*Jorge Gama
O marco temporal das demarcações das reservas indígenas, fixado na Constituição Federal de 1988, veio fixar um limite e tentar evitar a eternização dos conflitos sobre a ocupação e a reocupação das reservas indígenas.
Naquele momento de reorganização jurídico-institucional do país, onde o novo pacto social estava sendo construído, via-se a presença física das diversas etnias indígenas se manifestando no interior do Congresso Nacional.
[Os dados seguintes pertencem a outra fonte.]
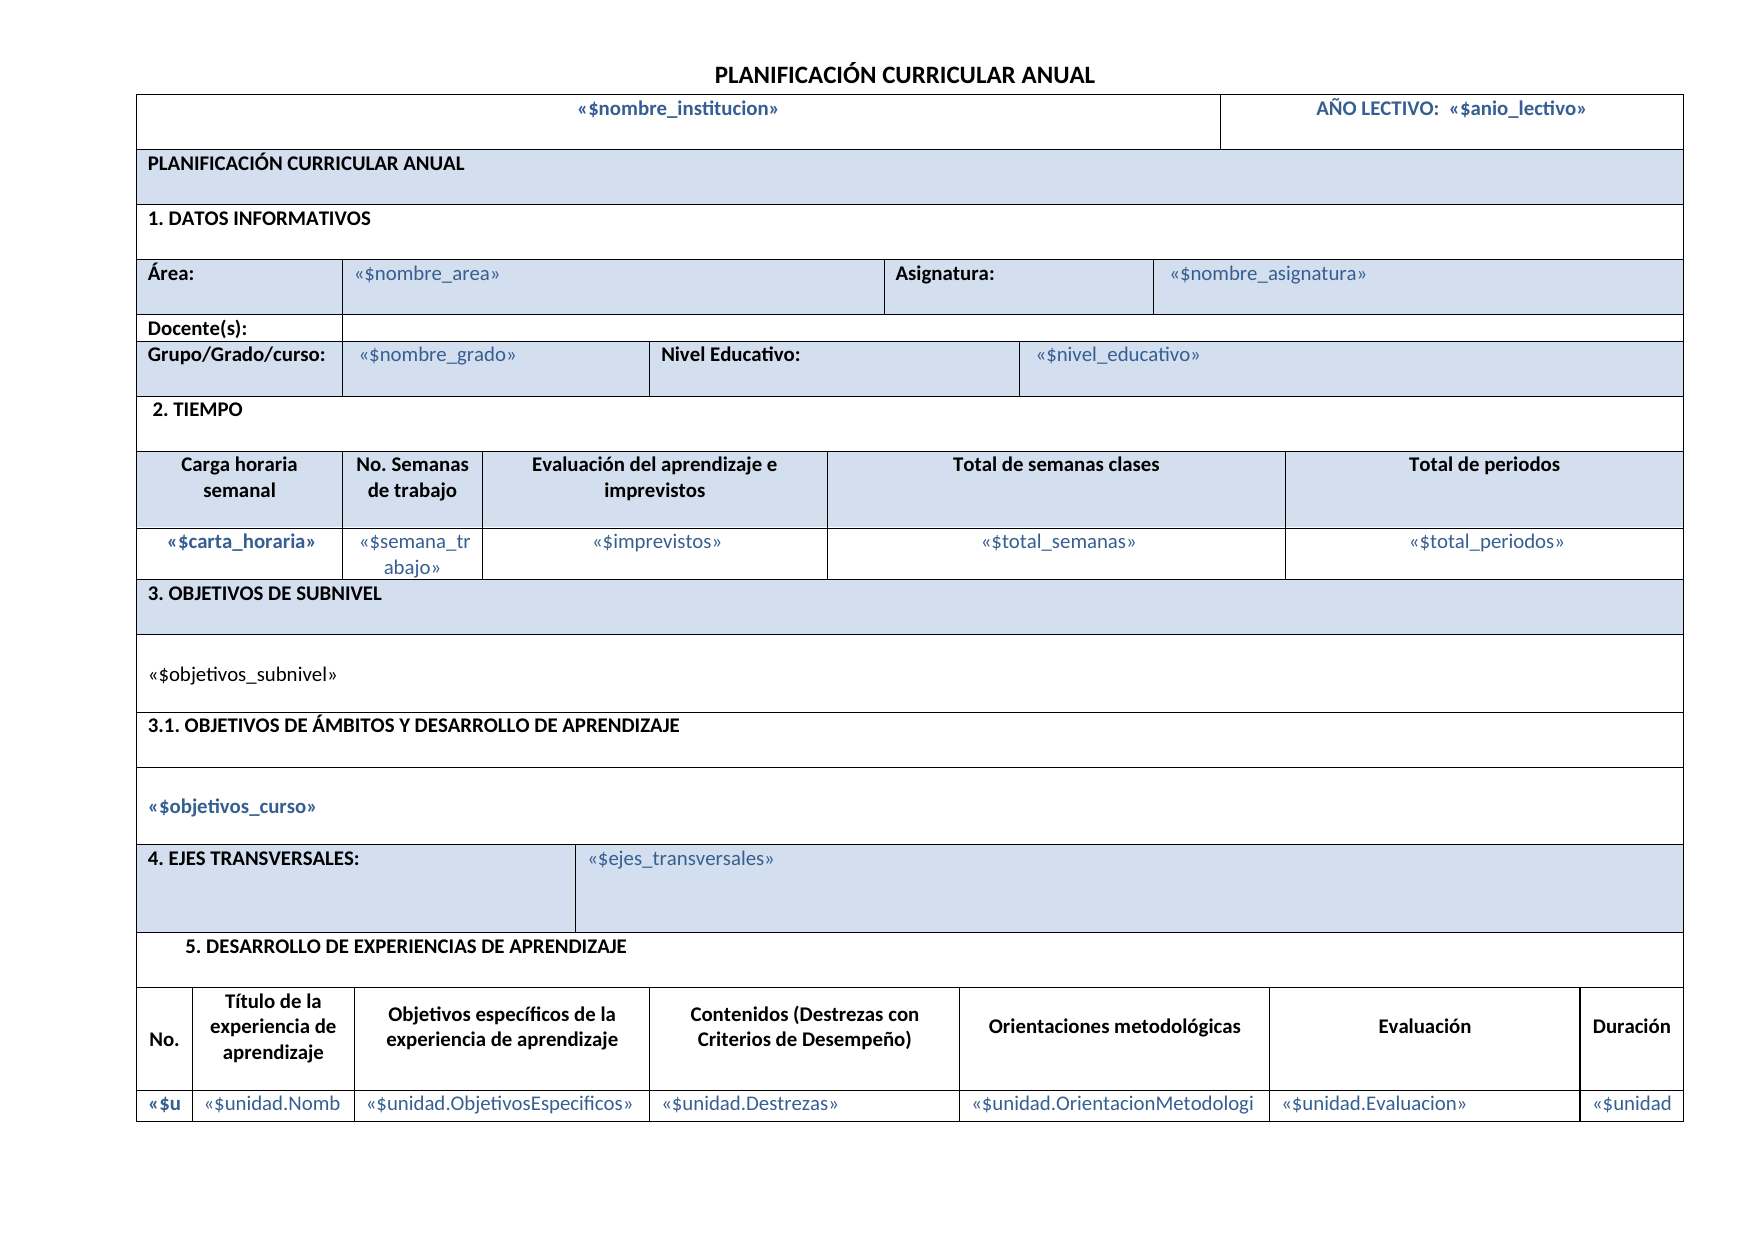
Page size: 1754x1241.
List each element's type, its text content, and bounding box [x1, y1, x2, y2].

table_cell Evaluación [1270, 988, 1579, 1089]
table_cell Nivel Educativo: [650, 342, 1019, 396]
table_cell «$ejes_transversales» [576, 845, 1683, 932]
table_cell Total de semanas clases [828, 452, 1285, 527]
table_cell Asignatura: [885, 260, 1153, 314]
table_header «$nombre_institucion» [137, 95, 1220, 149]
table_cell 3. OBJETIVOS DE SUBNIVEL [137, 580, 1683, 634]
table_cell «$unidad.Duracion» [1581, 1091, 1683, 1121]
table_cell Título de la experiencia de aprendizaje [193, 988, 354, 1089]
table_cell «$objetivos_subnivel» [137, 635, 1683, 712]
table_cell «$imprevistos» [483, 529, 827, 579]
table_cell Grupo/Grado/curso: [137, 342, 342, 396]
table_cell «$nombre_area» [343, 260, 884, 314]
table_cell «$total_semanas» [828, 529, 1285, 579]
table_cell «$total_periodos» [1286, 529, 1683, 579]
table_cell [355, 1091, 649, 1121]
table_cell 3.1. OBJETIVOS DE ÁMBITOS Y DESARROLLO DE APRENDIZAJE [137, 713, 1683, 767]
table_cell 4. EJES TRANSVERSALES: [137, 845, 575, 932]
table_cell «$carta_horaria» [137, 529, 342, 579]
table_header AÑO LECTIVO: «$anio_lectivo» [1221, 95, 1683, 149]
table_cell «$semana_trabajo» [343, 529, 482, 579]
table_cell Orientaciones metodológicas [960, 988, 1269, 1089]
table_cell No. Semanas de trabajo [343, 452, 482, 527]
table_cell «$unidad.Nombre» [193, 1091, 354, 1121]
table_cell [960, 1091, 1269, 1121]
table_cell 1. DATOS INFORMATIVOS [137, 205, 1683, 259]
subtitle PLANIFICACIÓN CURRICULAR ANUAL [148, 59, 1662, 89]
table_cell Objetivos específicos de la experiencia de aprendizaje [355, 988, 649, 1089]
table_cell Carga horaria semanal [137, 452, 342, 527]
table_cell «$objetivos_curso» [137, 768, 1683, 844]
table_cell Docente(s): [137, 315, 342, 341]
table_cell No. [137, 988, 192, 1089]
table_cell Área: [137, 260, 342, 314]
table_cell «$nombre_grado» [343, 342, 649, 396]
table_cell «$nivel_educativo» [1020, 342, 1683, 396]
table_cell Contenidos (Destrezas con Criterios de Desempeño) [650, 988, 959, 1089]
table_cell PLANIFICACIÓN CURRICULAR ANUAL [137, 150, 1683, 204]
table_cell «$unidad.Destrezas» [650, 1091, 959, 1121]
table_cell [343, 315, 1683, 341]
table_cell Evaluación del aprendizaje e imprevistos [483, 452, 827, 527]
table_cell Total de periodos [1286, 452, 1683, 527]
table_cell 5. DESARROLLO DE EXPERIENCIAS DE APRENDIZAJE [137, 933, 1683, 987]
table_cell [137, 1091, 192, 1121]
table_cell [1270, 1091, 1579, 1121]
table_cell 2. TIEMPO [137, 397, 1683, 451]
table_cell Duración [1581, 988, 1683, 1089]
table_cell «$nombre_asignatura» [1154, 260, 1683, 314]
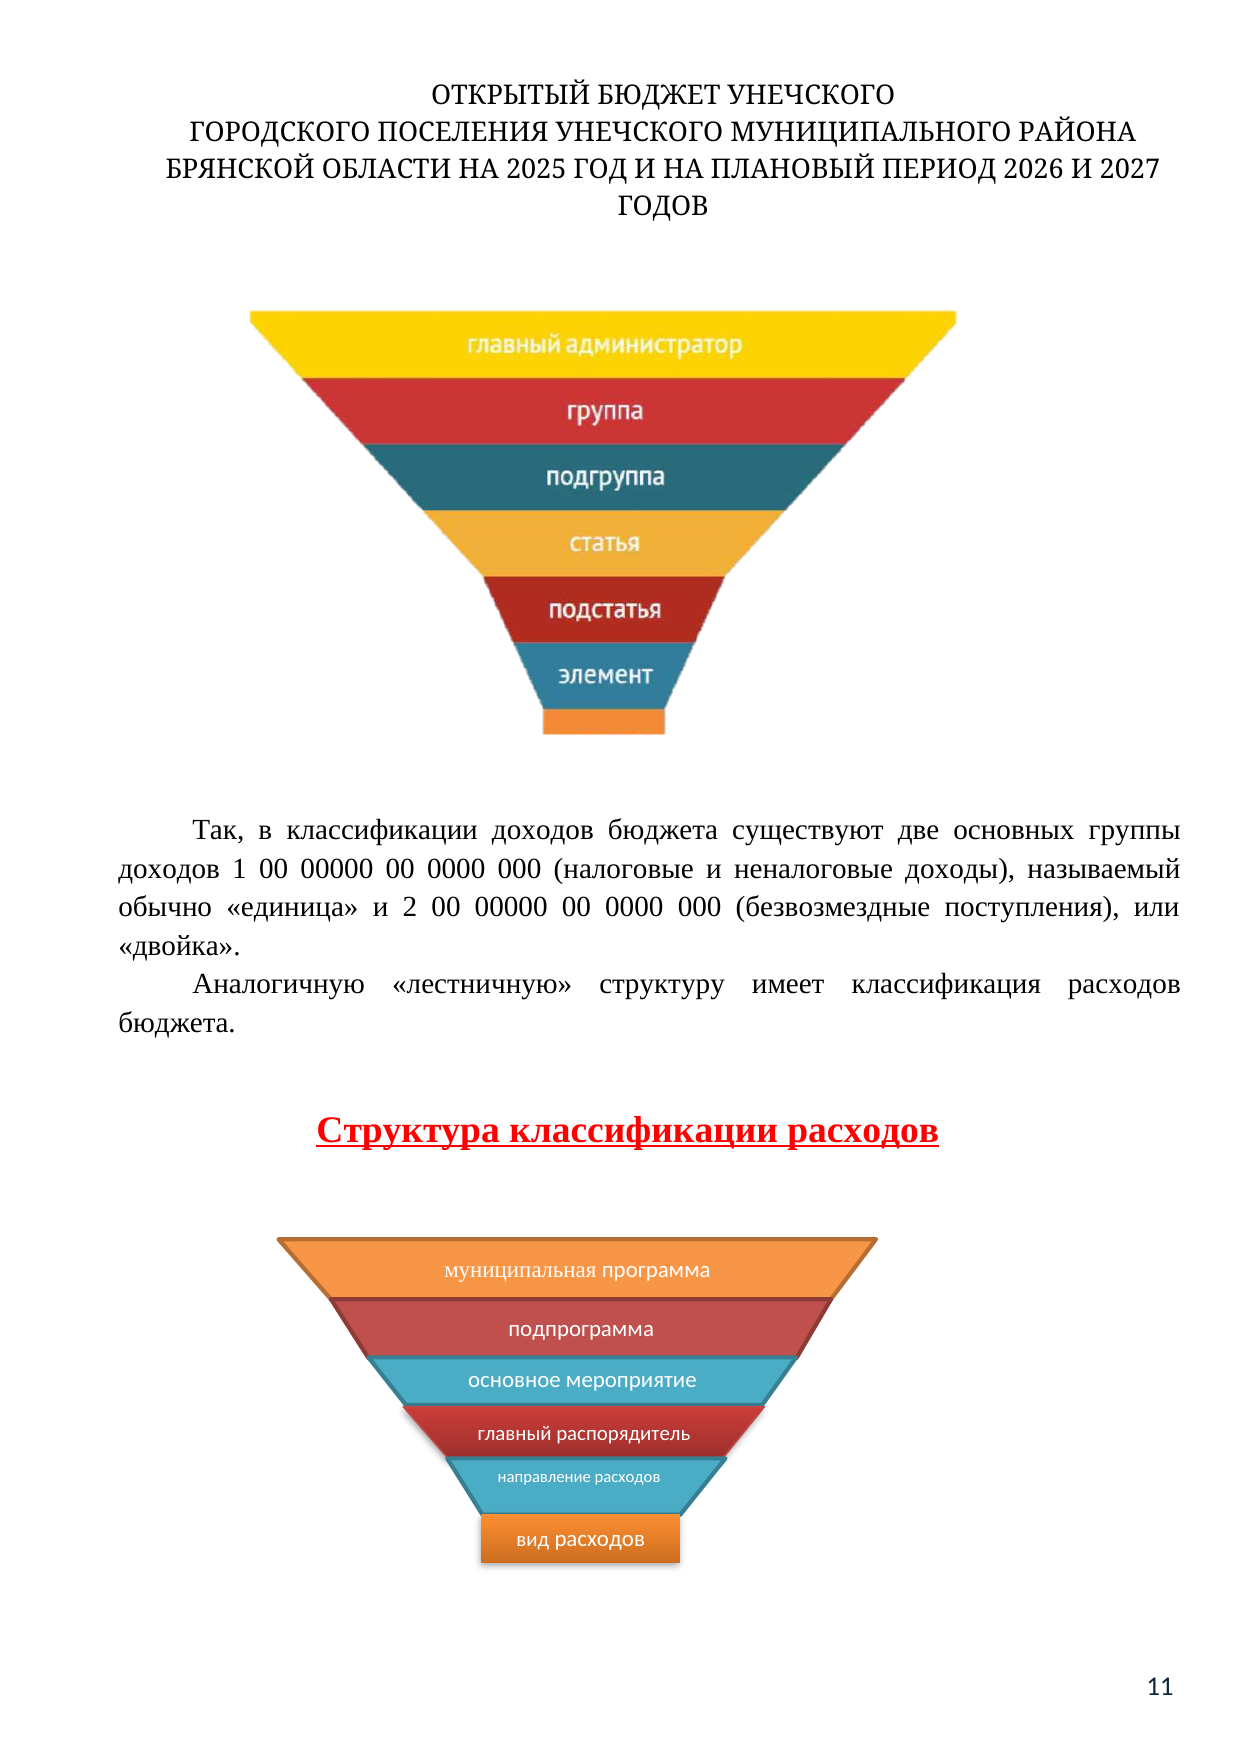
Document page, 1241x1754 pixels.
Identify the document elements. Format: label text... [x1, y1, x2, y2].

text Так, в классификации доходов бюджета существуют две основных группы доходов 1 00 00000 00 0000 000 (налоговые и неналоговые доходы), называемый обычно «единица» и 2 00 00000 00 0000 000 (безвозмездные поступления), или «двойка». [118, 812, 1181, 962]
text Аналогичную «лестничную» структуру имеет классификация расходов бюджета. [118, 967, 1181, 1039]
text Структура классификации расходов [118, 1108, 1137, 1151]
picture [162, 222, 1044, 792]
Com todas as suas virtudes e defeitos, o processo legislativo e os debates da Constituição de 1988 foram abertos e participativos.
Todos os segmentos sociais estiveram presentes nos diversos espaços físicos do Congresso Nacional, sendo, portanto, possível afirmar que as comunidades indígenas e seus aliados puderam conhecer e participar de todos os debates sobre o agora contestado marco temporal.
Não é possível ignorar que, no plano mais geral, o marco temporal conquistado pacificou e garantiu as demarcações anteriormente fixadas e as que ainda se encontravam em processo legal de reconhecimento foram tornadas legais.
Quando é construído um Estado de Direito, as normas legais são investidas da clareza de seus limites para que seus efeitos passem a ser respeitados por todos. A soberania da vontade popular não pode ser estática ou impedida de evoluir.
A tese antropológica de que os indígenas são povos originários será sempre reconhecida à luz da história, aqui ou em outras terras.
As evidências dos indígenas em nossa memória cultural ainda são visíveis e valiosas, devendo ser reconhecidas e preservadas.
Em boa medida, o constituinte de 1988 foi sensível a essa realidade ao estabelecer a inviolabilidade das terras demarcadas, garantindo sobre elas o pleno domínio de seus povos.
Nunca foi fácil, em nenhum lugar, estabelecer os limites legais e de convivência entre os Estados nacionais e os povos indígenas. Os episódios de violência e de resistência deixaram marcas de injustiça e de violência em sua trajetória. Nunca foi fácil.
O retorno dessa questão entre nós vem sendo conduzido dentro da matriz ideológica e do aparelhamento dos povos indígenas.
Ao reativar a agenda do marco temporal, aparecem as contradições onde o próprio governo é o protagonista maior da crise, onde a aliança entre a Funai, as ONGs e, em muitos casos, o Ministério Público, ora em conjunto, ora separadamente, impedem ou tentam impedir o exercício da autonomia das atividades econômicas dos povos indígenas.
No uso de suas prerrogativas de Estado, todos os impedimentos legais e burocráticos são acionados visando impedir a autonomia econômico-financeira das tribos indígenas.
Essa tutela, que sustenta um tipo de protecionismo duvidoso, tende a facilitar a radicalização e a favorecer o confronto ideológico, visando impedir os efeitos do marco temporal e melhorar sua aplicação.
Uma luz no fim do túnel. Mais recentemente, começamos a registrar as primeiras medidas judiciais autorizando os povos indígenas a explorarem, economicamente e com autonomia, as terras demarcadas.
A Justiça Federal da 1ª instância do Mato Grosso autorizou os indígenas do Parque do Xingu a explorarem as atividades de turismo cultural, pesca esportiva e agricultura. A decisão retirou a necessidade de autorização prévia da Funai para essas atividades.
O STF autorizou, por demanda do povo Cinta Larga, a promover exploração minerária de suas terras e deu prazo de 24 meses para o Congresso Nacional regulamentar.
São os primeiros e melhores passos para libertar os povos indígenas da burocracia estatal, de regras que beneficiam a tutela das ONGs e da violência dos criminosos que estão sempre presentes com suas manobras intimidatórias.
Jorge Gama é advogado e ex-deputado federal.